Une autre raison est de mettre fin à la difficulté d’acquisition de la carte nationale d’identité qui se fait ressentir au Mali et que certains qualifient de pénurie. Sauf qu’au niveau de la Direction générale de la Police (DGPN), chargée de la mise à disposition de ces cartes, on réfute cette version. « Il a été constaté que certains commissariats ne versaient plus l’argent des cartes d’identité au Trésor public. C’est pourquoi le Directeur actuel de la Police a donné comme consigne de ne pas les ravitailler tant qu’ils ne donneront pas les preuves de versement. Là où il y a pénurie, c’est parce qu’ils n’ont respecté le protocole », soutient une source au DGPN. Nos tentatives de vérification au niveau des commissariats sont restées sans succès.

À quand la mise à disposition ?

La nouvelle carte biométrique de la CEDEAO est déjà opérationnelle dans certains pays de l’organisation ouest-africaine, dont le Sénégal. Au pays de la Teranga, sont coût est fixé à 10 000 francs CFA pour une durée de 10 ans.

**EXERCICE PROPOSÉ 1**. Reprenez le passage sur la carte d'identité entre "La nouvelle carte" et "durée de 10 ans.", inclus, en remplaçant "Sénégal" par "Niger".
**EXERCICE PROPOSÉ 2**.
Les affirmations suivantes concordent-elles avec le texte sur la carte d'identité ? Répondez par oui ou non à chacune et citez les mots du texte qui tranchent.
(a) La Direction générale de la Police conteste l'idée d'une pénurie.
(b) Les vérifications menées auprès des commissariats ont abouti.
(c) La carte biométrique de la CEDEAO fonctionne déjà au Sénégal.
**EXERCICE PROPOSÉ 3**. Résumez le texte sur la carte d'identité en deux phrases.

**LISTE DES ENREGISTREMENTS**.

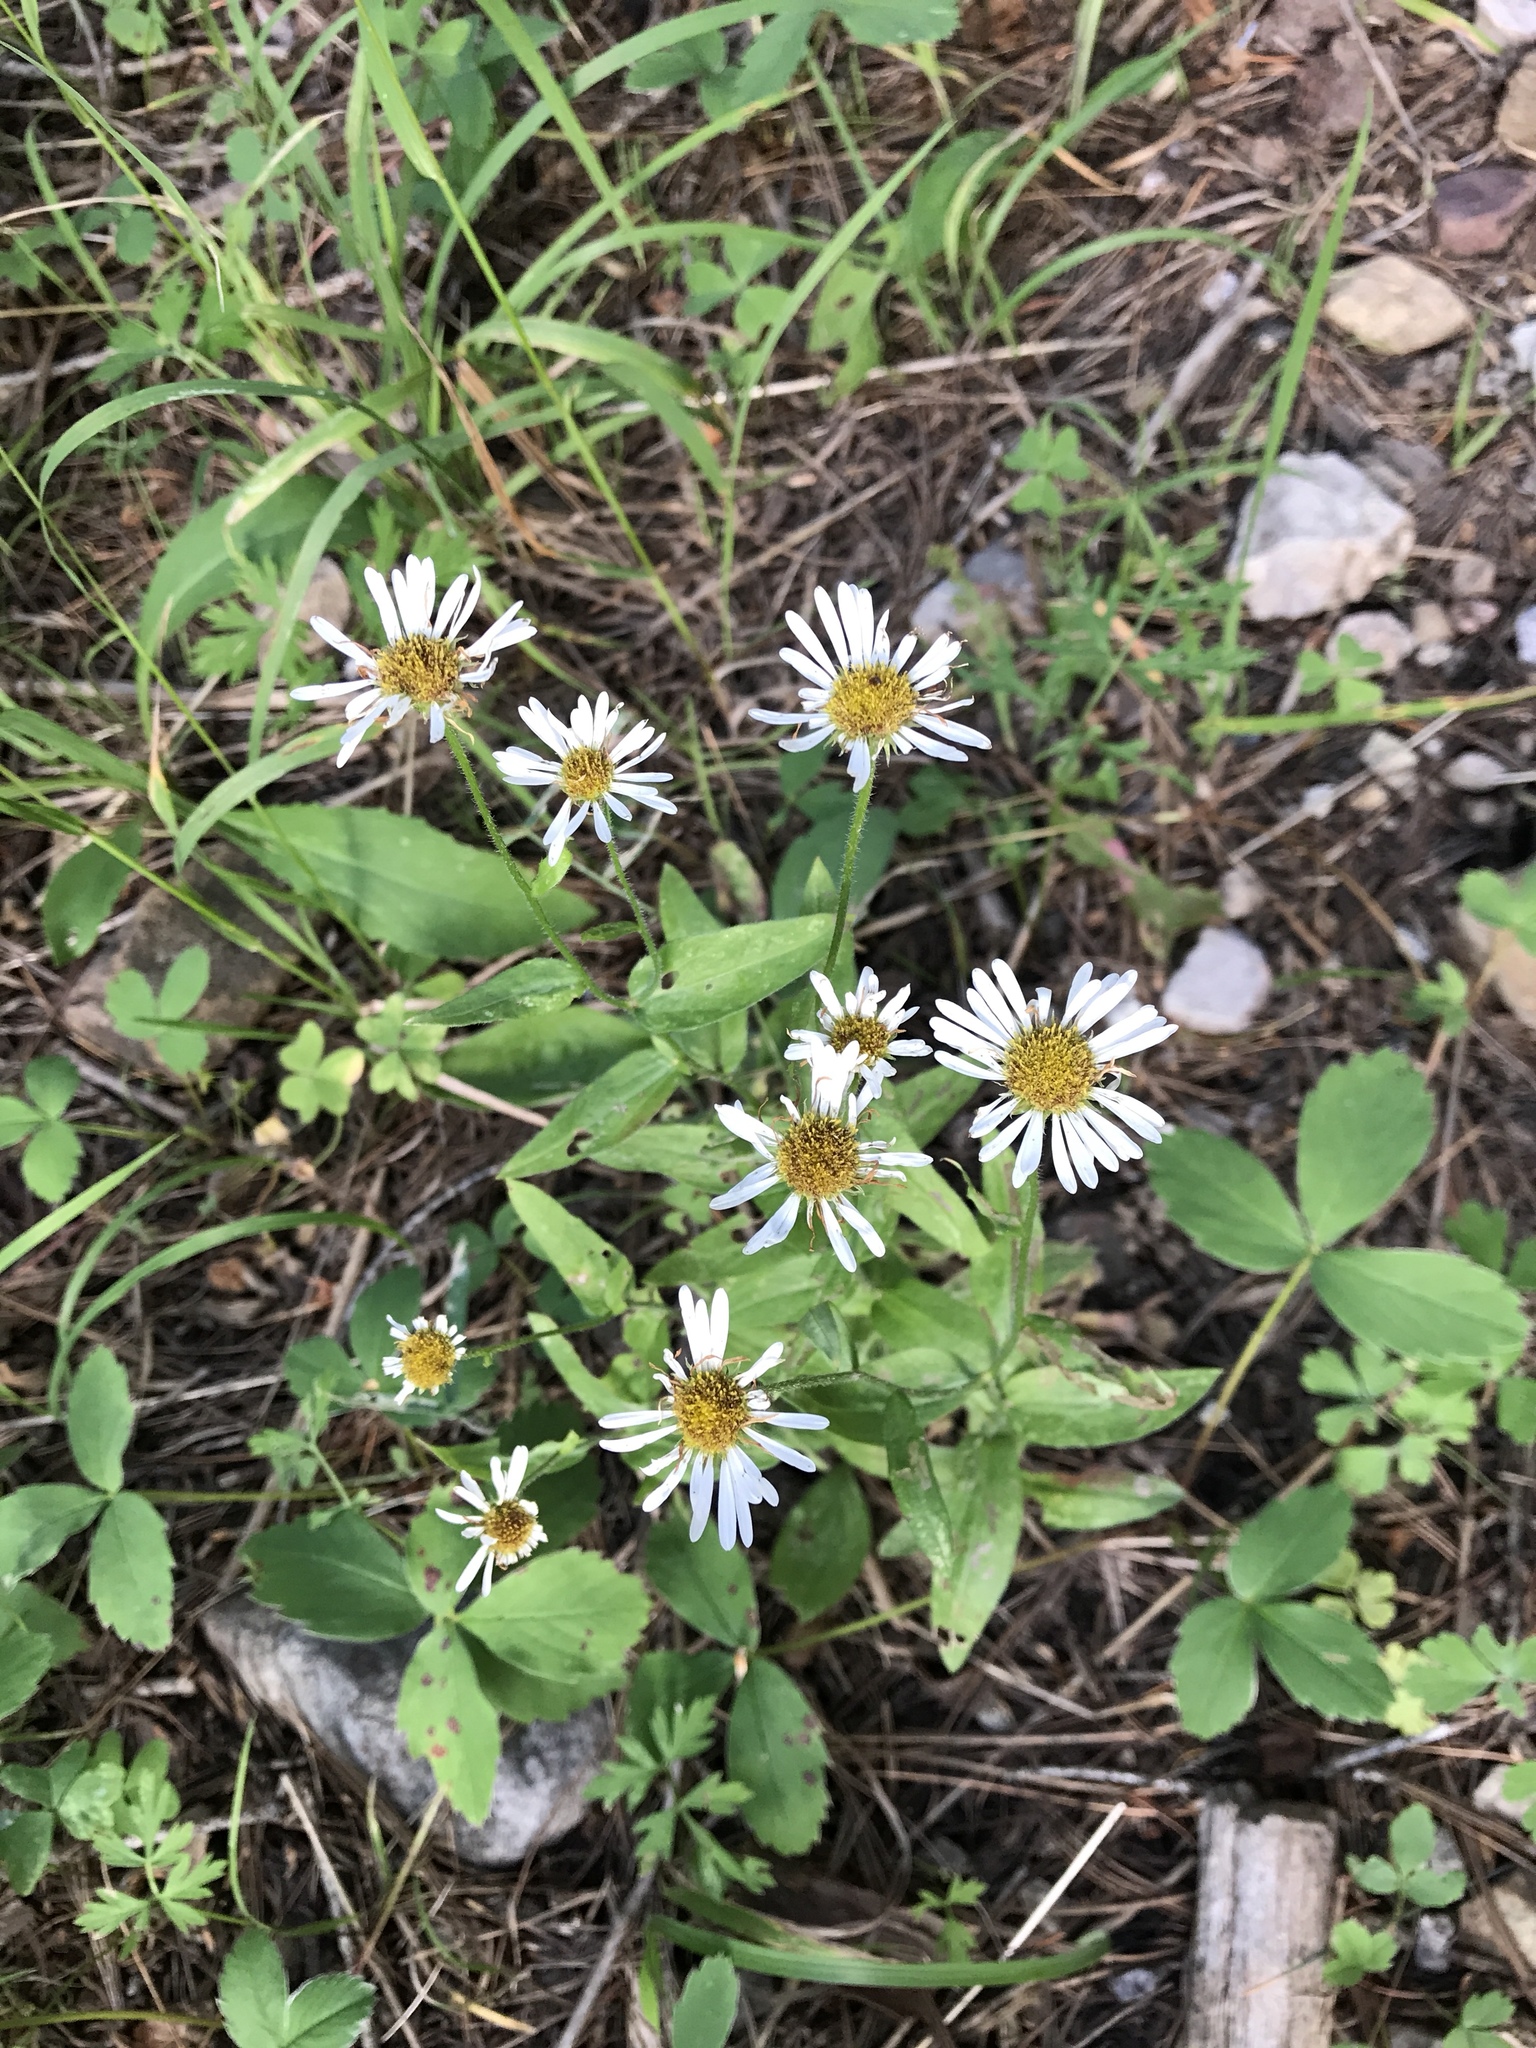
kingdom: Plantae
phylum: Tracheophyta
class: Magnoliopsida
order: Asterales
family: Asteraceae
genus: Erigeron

...

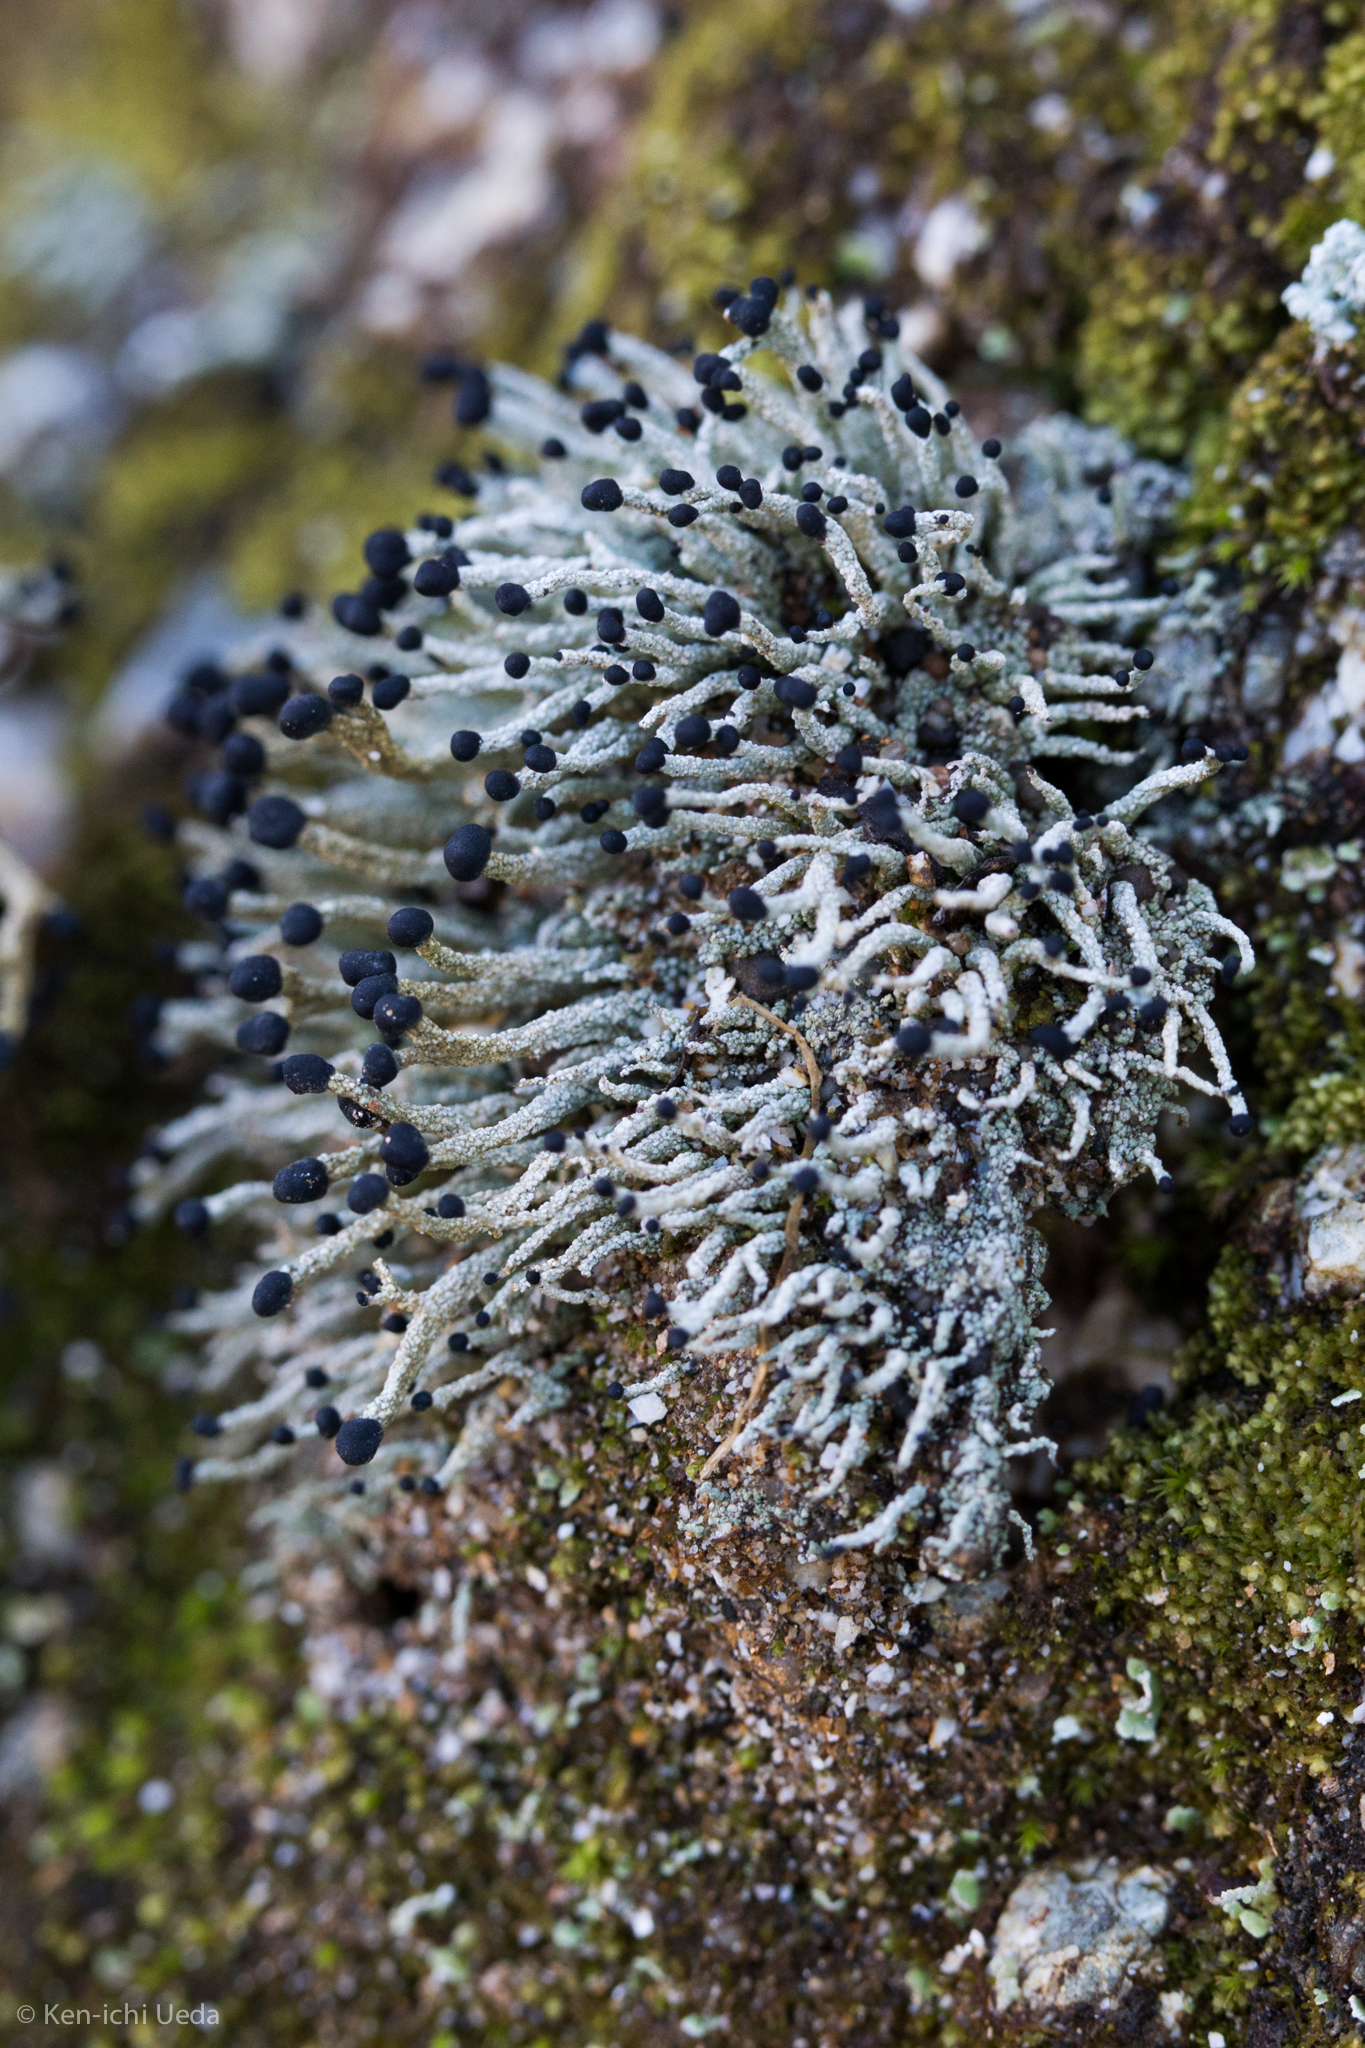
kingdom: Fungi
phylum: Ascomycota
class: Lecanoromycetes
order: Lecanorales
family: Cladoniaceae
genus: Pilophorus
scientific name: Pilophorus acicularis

**RÉPONSE COMPLÈTE 1**.
La nouvelle carte biométrique de la CEDEAO est déjà opérationnelle dans certains pays de l’organisation ouest-africaine, dont le Niger. Au pays de la Teranga, sont coût est fixé à 10 000 francs CFA pour une durée de 10 ans.

**RÉPONSE COMPLÈTE 2**.
(a) Oui : « on réfute cette version ».
(b) Non : « Nos tentatives de vérification au niveau des commissariats sont restées sans succès. »
(c) Oui : « déjà opérationnelle dans certains pays de l’organisation ouest-africaine, dont le Sénégal ».

**RÉPONSE COMPLÈTE 3**. Au Mali, il est difficile d'obtenir la carte nationale d'identité, mais selon une source à la Direction générale de la Police, les commissariats privés de cartes sont ceux qui ne versaient plus l'argent au Trésor public. La nouvelle carte biométrique de la CEDEAO est déjà opérationnelle dans certains pays, dont le Sénégal, où elle coûte 10 000 francs CFA pour une durée de 10 ans.